Somebody loves you A4e. Wish we knew who
• Stranger and stranger grows the saga surrounding welfare-to-work specialists A4e, the company owned by the prime minister's one-time adviser Emma Harrison. It has employees suspected of fraud, and Harrison is the recipient of a tide of bad publicity. She needs friends. One guy comes to mind. We'd love to know who he is. What we do know is that someone was engaged in helpful tinkering with A4e's page on Wikipedia. In 2009, when unhelpful stories about A4e began appearing in the press and on Channel 4, whoever it was took to correcting and amending that page – and also making minor alterations to Harrison's Wiki entry, the page for The Secret Millionaire (the series featured Harrison) and that concerning Thornbridge Hall, her home. All low key, but not enough, perhaps. Journalist Ian Silvera traced the IP location to a computer services company called Techdept in Sheffield. Among Techdept's clients – A4e. Then things got strange. Yes that is our IP address, said technical director Richard Grundy, but "we have found no record of A4e instructing the changes made by our employee to the Wikipedia page in emails or task records. For which reason I have to assume it was his own decision to make the changes." A mystery altruist then. Boy does she need him now.
• What of Ukip? Buoyed by recent defections from the Tories, they should be happy campers as they look forward to the London Assembly elections. But it is hard to keep good cheer. Last week we flagged up the re-emergence of Paul Wiffen, the candidate who was nasty about black people and Travellers. And now we hear of discord over the party's choice of lead candidate. Barrister and Ukip City of London spokesman Steven Woolfe has been propelled to the top spot despite being voted only fourth in an election to decide the frontrunner. The move by party chiefs has apparently left regional chairman David Coburn a little sour, and little wonder. He had been nominated for the lead role. Needs the wisdom of Solomon to sort it out. Luckily, the party's national executive includes Neil "liar and a cheat" Hamilton, the one-time "cash for questions" MP.
• Happy days for London mayor Boris Johnson, as he watches his deadly rival Ken Livingstone struggling to bat away diversionary questions about his tax arrangements. Livingstone says it's all a smear. The problem with smears is that they work. Still, Johnson has irritations of his own, the biggest being Sonia Purnell's unflattering biography Just Boris, now out in paperback. Out and about the other day, Johnson was asked by tormentors from the website Boris Watch to sign a copy of the hated biography. Cornered, he did so. "This is total bollocks," scribbled the mayor. "All the best; Boris Johnson."
• Over at his second home, the Telegraph, there is anger at the decision of ice-cream makers Ben and Jerry to dedicate a flavour – Apple-y Ever After! – to the concept of gay marriage. A coup for campaigners Stonewall. Telegraph types just don't like it. "Just imagine the response from the well-organised international left, liberal, progressive, multicult gay lobby MSM, if an ice cream company had decided to run an anti-gay marriage campaign," posts one reader. "This poxy pc company is now off my family's menu," pledges another. "Let's hope it comes with a free pack of retroviral drugs," is one of the more thoughtful contributions. Ben and Jerry? Ben and Jerry! A-ha: now it all makes sense.

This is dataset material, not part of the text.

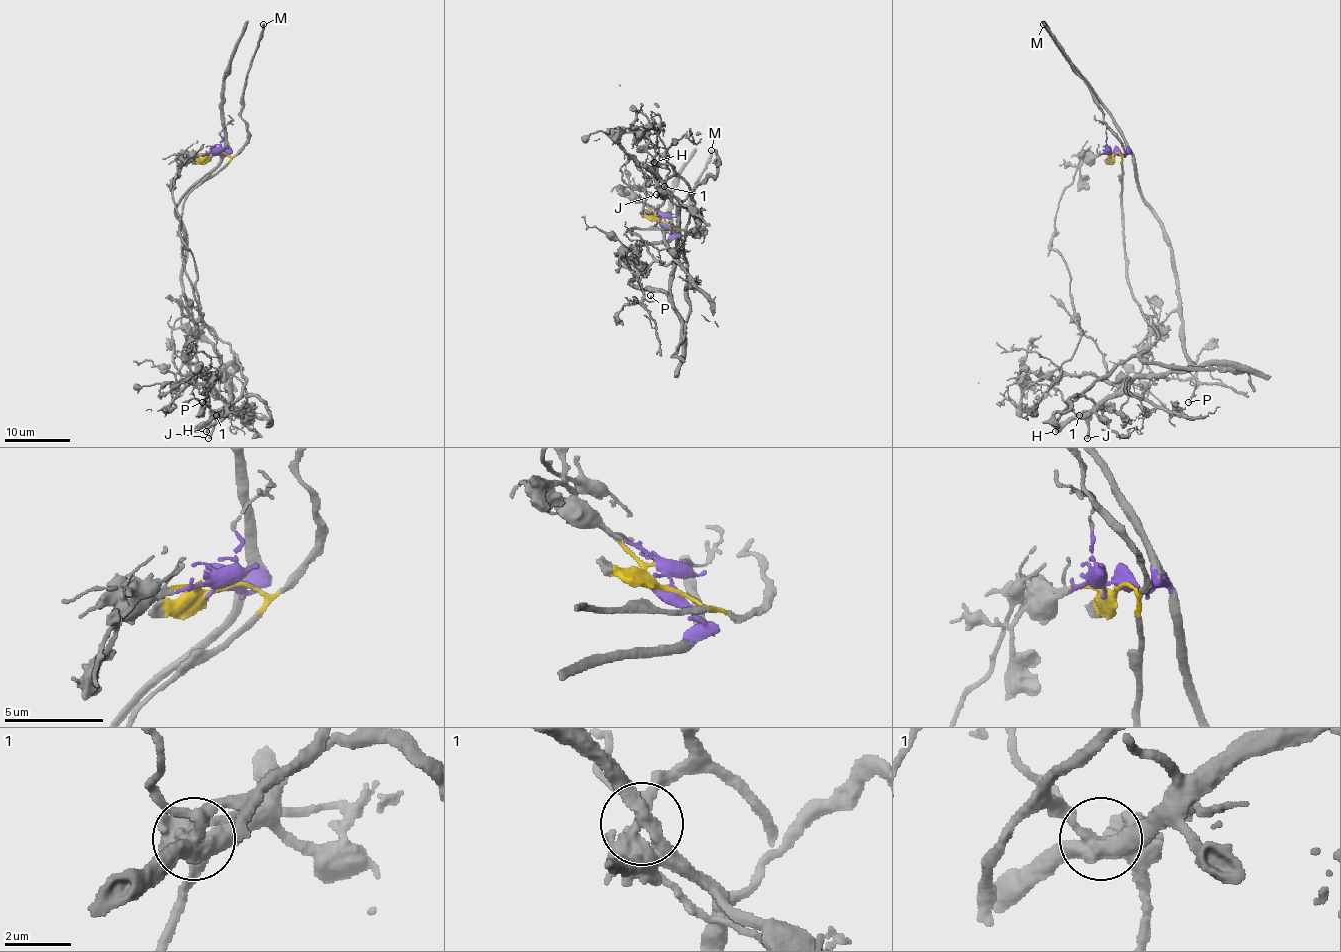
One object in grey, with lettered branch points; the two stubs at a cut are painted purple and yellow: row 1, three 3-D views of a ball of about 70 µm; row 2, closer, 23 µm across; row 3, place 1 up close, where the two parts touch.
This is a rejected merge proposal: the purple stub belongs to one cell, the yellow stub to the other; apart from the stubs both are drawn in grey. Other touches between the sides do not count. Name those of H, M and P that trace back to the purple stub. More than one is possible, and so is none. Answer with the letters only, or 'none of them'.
P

• After all the bad news the Lib Dems have been forced to endure, some good news. Thursday marks the 50th anniversary of the historic Orpington byelection victory over the Tories. The winner, Lord Avebury – then plain Eric Lubbock – tells us the secret was basic shoe leather. "The March of 1962 was bitterly cold, and the Conservative candidate sat in a heated caravan and sent out Tory ladies to invite people to visit him, which didn't go down too well on the doorstep," says the peer, now 83. The cuttings are interesting too. "We must not stop in our efforts to overthrow Tory blunder," proclaimed Lubbock in 1962, and 50 years later he's been fighting the coalition's welfare proposals and the scythe being taken to legal aid. The more things change, the more they stay the same.